Monsieur Fétis, in his literary notice, written to accompany the Collection just referred to, has given some able critical remarks on the compositions in detail. His pamphlet may be consulted with advantage by the enquiring reader. Alluding to the compositions in their general character, M. Fétis observes that great merit is displayed in them—novelty as to the ideas, elegance as to the forms, richness of harmony, and variety in the effects of instrumentation. These qualities (he adds) shine out particularly in the Concertos, however much they may differ from the classic type of those of Viotti, which, with all their charming sentiment, left something yet to be desired, on the score of variety, in the more rapid passages.

In his own compositions (which he always played with more satisfaction to himself than those of any other master) the mind of the great artist was highly developed; but to execute his peculiar intentions, in all their complexity, he needed the beautiful, exemplary, unfailing accuracy of intonation, that so distinguished him. How nicely exact, in the softest passages, his double notes! With what marvellous certainty did his bow pitch down upon the strings, no matter what the relative distance of the intervals! His hand (says M. Fétis) was a geometrical compass, that divided, with mathematical exactness, the neck of the violin—and his fingers always came plump upon the very point at which the intonations of his double-note intervals were to be obtained.

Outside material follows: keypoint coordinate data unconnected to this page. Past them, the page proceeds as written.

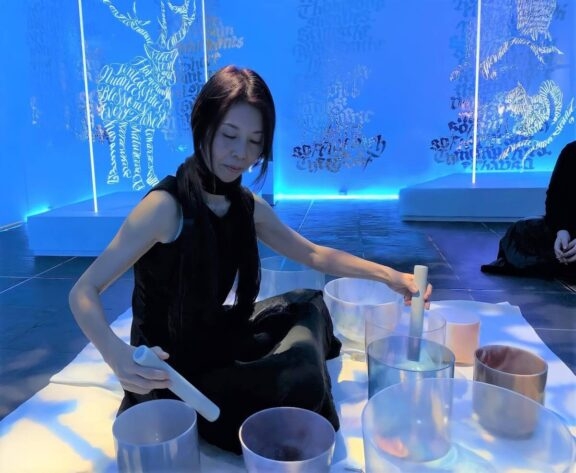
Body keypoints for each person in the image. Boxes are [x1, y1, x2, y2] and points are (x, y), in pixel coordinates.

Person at [69, 65, 433, 454]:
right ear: (202, 126)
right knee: (300, 383)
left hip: (216, 337)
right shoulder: (165, 207)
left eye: (255, 142)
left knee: (309, 303)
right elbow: (83, 290)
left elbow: (313, 253)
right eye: (229, 135)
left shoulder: (246, 206)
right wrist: (116, 354)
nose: (241, 153)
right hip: (171, 371)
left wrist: (390, 276)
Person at [481, 140, 576, 278]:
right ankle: (562, 258)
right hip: (569, 231)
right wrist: (561, 230)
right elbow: (554, 198)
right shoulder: (571, 151)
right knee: (519, 231)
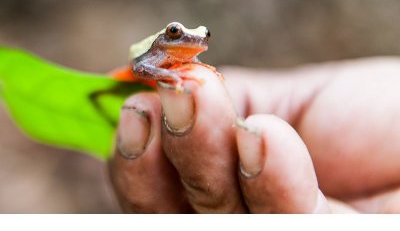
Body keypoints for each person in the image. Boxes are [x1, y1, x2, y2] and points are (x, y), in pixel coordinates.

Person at [108, 57, 400, 213]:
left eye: (203, 35)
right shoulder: (161, 52)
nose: (195, 40)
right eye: (176, 34)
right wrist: (171, 77)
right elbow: (140, 66)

As some sort of antidote to positive despair, I will conclude this chapter with a passage in which, despite their thorny intricacies, the above-named writer recommends the practical study of Paganini’s Works:—

“It will perhaps be asked, what can be the advantage of introducing fresh difficulties into Art! In Music, it will be reasonably contended, the object is not to astonish, by the conquest of difficulties, but to charm, by means of sentiment. Against this principle, I would be the last to declaim; but I would observe, first, that there is no preventing those cases of exception, in which certain artists will seek the triumphs of their talent in extreme perils of execution, which, if successful, the public will as surely applaud;—and, secondly, that the study of what is most arduous, leads to certainty in what is more simple. A violinist who should attain the power of playing the Concertos of Paganini, with truth of tune, and in perfect proportion, would possess, à fortiori, an undeviating accuracy in ordinary music.